I might be wrong on this, but I don't think Reddit had the concept of subreddits back when HN was started (2007 I think? Where as Reddit started in 2005)
EDIT: Looks like Reddit created subreddits as early as 2006, so there goes that theory: https://en.wikipedia.org/wiki/Timeline_of_Reddit
Also relevant: https://techcrunch.com/2013/05/18/the-evolution-of-hacker-ne...
Might as well ask why didn't all forums on the internet close down and become a subreddit as well?
Choose the right tool for the job.
I think the fundamental difference is HN started as Graham's dogfood and Reddit was began as a startup.
A subreddit might solve someone's problem, but to a first approximation it is never solving the problem of the person who coded it up. It is not a Reddit software engineer's passion project.
I really can't address the why, because I don't know, but I can give reasons as to why it's a good idea to keep them separate.
Y Combinator is motivated for a variety of reasons to have a place like Hacker News, that is not ultimately controlled by another company, so they actively maintain and moderate it.

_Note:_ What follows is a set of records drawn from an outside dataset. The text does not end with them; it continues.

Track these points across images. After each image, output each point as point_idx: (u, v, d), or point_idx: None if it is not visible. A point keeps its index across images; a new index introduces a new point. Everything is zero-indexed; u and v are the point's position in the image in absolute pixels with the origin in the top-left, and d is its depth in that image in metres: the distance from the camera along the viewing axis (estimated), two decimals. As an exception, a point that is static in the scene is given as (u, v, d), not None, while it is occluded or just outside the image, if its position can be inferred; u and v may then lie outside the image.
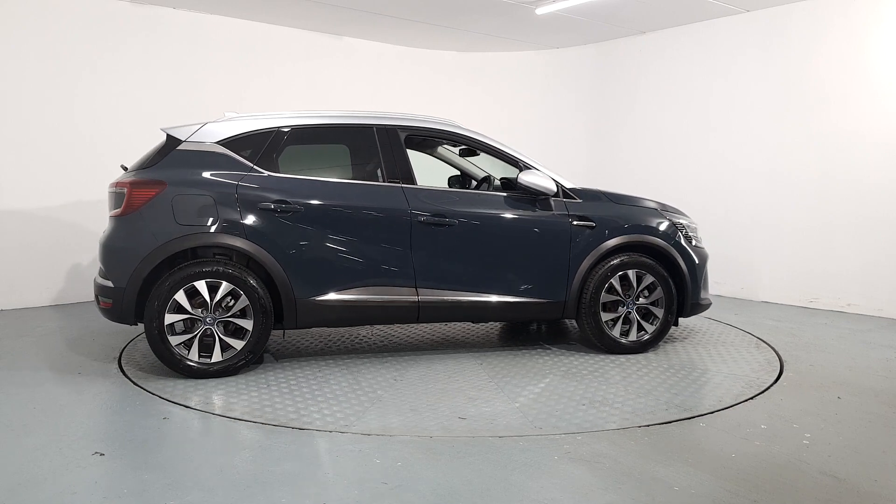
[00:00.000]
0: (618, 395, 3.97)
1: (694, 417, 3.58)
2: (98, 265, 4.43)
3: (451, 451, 3.11)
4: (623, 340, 4.84)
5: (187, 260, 4.22)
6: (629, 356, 4.81)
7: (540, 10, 7.02)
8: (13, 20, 6.21)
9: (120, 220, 4.23)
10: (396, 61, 8.76)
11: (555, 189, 4.72)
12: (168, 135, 4.41)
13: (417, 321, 4.60)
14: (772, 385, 4.17)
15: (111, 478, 2.81)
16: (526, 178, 4.64)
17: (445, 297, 4.55)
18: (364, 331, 5.49)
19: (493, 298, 4.64)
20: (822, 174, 6.64)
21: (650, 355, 4.84)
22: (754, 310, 6.65)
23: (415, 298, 4.48)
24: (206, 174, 4.25)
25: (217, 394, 3.91)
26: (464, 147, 5.25)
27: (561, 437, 3.29)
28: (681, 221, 5.14)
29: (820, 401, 3.88)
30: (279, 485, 2.74)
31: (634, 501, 2.63)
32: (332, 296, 4.35)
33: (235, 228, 4.18)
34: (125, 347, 4.92)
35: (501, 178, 5.17)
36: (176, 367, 4.13)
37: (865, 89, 6.34)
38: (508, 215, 4.69)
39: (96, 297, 4.32)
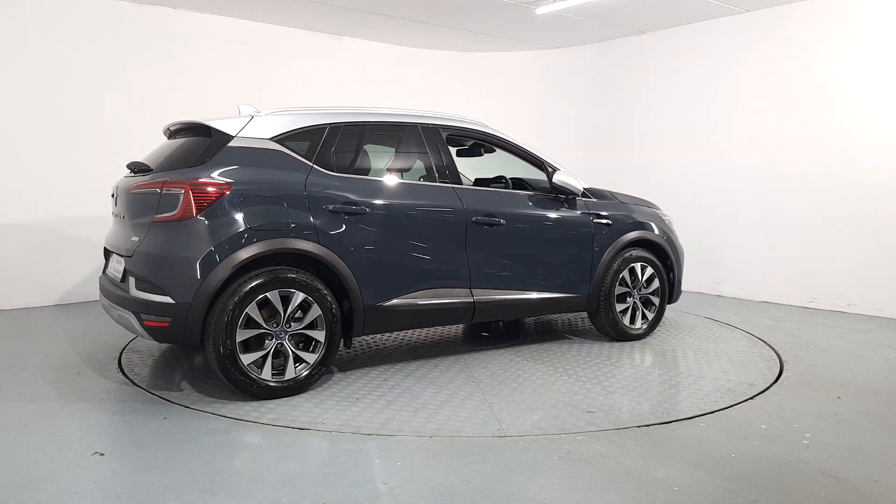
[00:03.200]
0: (701, 380, 4.28)
1: (694, 417, 3.58)
2: (97, 270, 4.27)
3: (451, 451, 3.11)
4: (632, 329, 5.24)
5: (252, 269, 3.72)
6: (633, 344, 5.22)
7: (540, 10, 7.02)
8: (13, 20, 6.21)
9: (174, 226, 3.66)
10: (396, 61, 8.77)
11: (581, 189, 4.98)
12: (213, 129, 3.94)
13: (471, 321, 4.62)
14: (772, 385, 4.17)
15: (111, 478, 2.81)
16: (561, 178, 4.84)
17: (496, 297, 4.61)
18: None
19: (535, 295, 4.79)
20: (822, 174, 6.64)
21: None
22: (754, 310, 6.65)
23: (470, 299, 4.48)
24: (269, 173, 3.87)
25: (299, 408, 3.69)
26: (463, 147, 5.29)
27: (561, 437, 3.29)
28: (667, 217, 5.63)
29: (820, 401, 3.88)
30: (279, 485, 2.74)
31: (634, 501, 2.63)
32: (397, 300, 4.17)
33: (308, 232, 3.84)
34: (125, 347, 4.92)
35: (512, 178, 5.21)
36: (248, 390, 3.69)
37: (865, 89, 6.34)
38: (546, 214, 4.86)
39: (136, 315, 3.68)
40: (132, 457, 3.04)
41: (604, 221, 5.06)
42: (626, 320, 5.20)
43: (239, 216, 3.69)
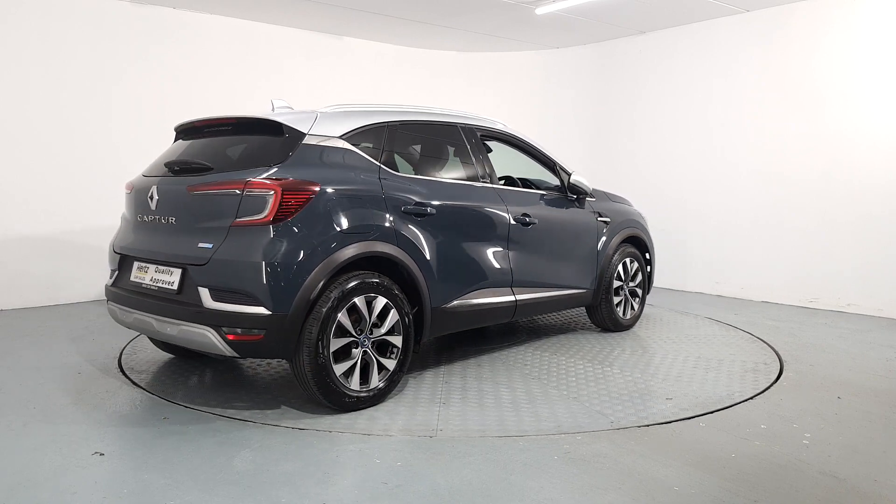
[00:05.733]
0: (722, 362, 4.55)
1: (694, 417, 3.58)
2: (105, 272, 3.89)
3: (451, 451, 3.11)
4: (624, 319, 5.59)
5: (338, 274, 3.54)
6: (631, 337, 5.41)
7: (540, 10, 7.02)
8: (12, 20, 6.21)
9: (262, 230, 3.36)
10: (396, 61, 8.77)
11: (591, 190, 5.25)
12: (284, 125, 3.69)
13: (511, 319, 4.69)
14: (772, 385, 4.17)
15: (111, 478, 2.81)
16: (577, 179, 5.08)
17: (533, 294, 4.72)
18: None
19: (560, 292, 4.99)
20: (822, 174, 6.65)
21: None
22: (754, 310, 6.65)
23: (512, 298, 4.54)
24: (348, 173, 3.70)
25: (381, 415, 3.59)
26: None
27: (561, 437, 3.29)
28: (642, 213, 5.95)
29: (820, 401, 3.88)
30: (279, 485, 2.74)
31: (634, 501, 2.63)
32: (456, 301, 4.15)
33: (388, 235, 3.72)
34: (125, 347, 4.92)
35: (519, 178, 5.26)
36: (341, 403, 3.52)
37: (865, 89, 6.34)
38: (566, 214, 5.07)
39: (216, 329, 3.32)
40: (132, 457, 3.04)
41: (604, 219, 5.35)
42: (620, 312, 5.53)
43: (329, 218, 3.50)
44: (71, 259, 6.61)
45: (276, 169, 3.48)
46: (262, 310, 3.28)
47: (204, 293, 3.38)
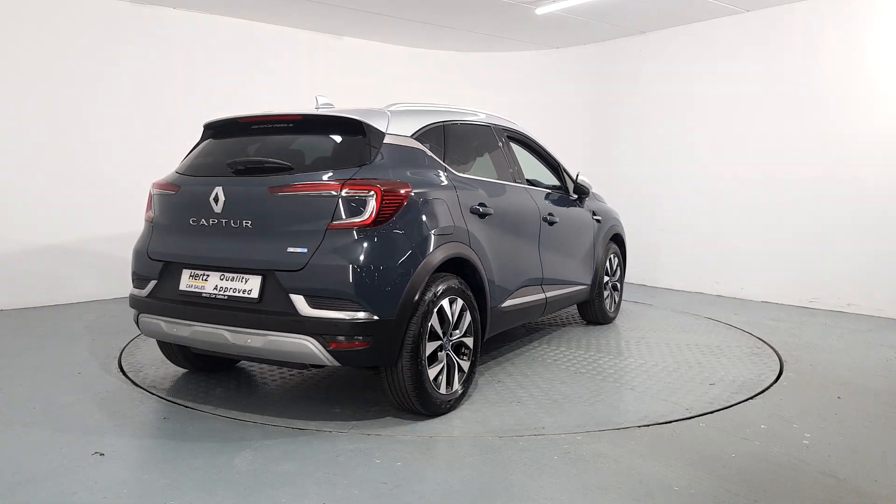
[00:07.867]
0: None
1: (694, 417, 3.58)
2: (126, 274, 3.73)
3: (451, 451, 3.11)
4: (610, 313, 5.88)
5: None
6: (622, 331, 5.60)
7: (540, 10, 7.02)
8: (13, 20, 6.21)
9: (362, 233, 3.21)
10: (396, 61, 8.77)
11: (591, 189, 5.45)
12: (365, 124, 3.53)
13: (540, 317, 4.82)
14: (772, 385, 4.17)
15: (111, 478, 2.81)
16: (583, 178, 5.28)
17: (557, 292, 4.86)
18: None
19: (573, 288, 5.18)
20: (822, 174, 6.64)
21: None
22: (754, 310, 6.65)
23: (543, 296, 4.63)
24: (426, 174, 3.65)
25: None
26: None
27: (561, 437, 3.29)
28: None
29: (820, 401, 3.88)
30: (279, 485, 2.74)
31: (634, 501, 2.63)
32: (508, 301, 4.16)
33: (463, 236, 3.68)
34: (125, 347, 4.92)
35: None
36: (435, 408, 3.47)
37: (865, 89, 6.34)
38: (575, 212, 5.25)
39: (319, 338, 3.14)
40: (132, 457, 3.04)
41: (597, 218, 5.59)
42: (607, 305, 5.80)
43: (421, 220, 3.43)
44: (71, 259, 6.60)
45: (363, 169, 3.34)
46: (368, 315, 3.15)
47: (298, 300, 3.17)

Users are motivated to go to a place with a particular common denominator. The common denominator base is broadened when the forum is nested in a larger forum. Sub-reddit moderators have to take active steps to keep their users a specific subset of people, this extra effort also has the side-effect of excluding people who don't fit the criteria who may positively interact.
Keeping HN separate from Reddit makes it easier to balance these competing interests.
Also, a great number of people like compartmentalizing to various extents for various reasons. A monolithic entity makes this more difficult.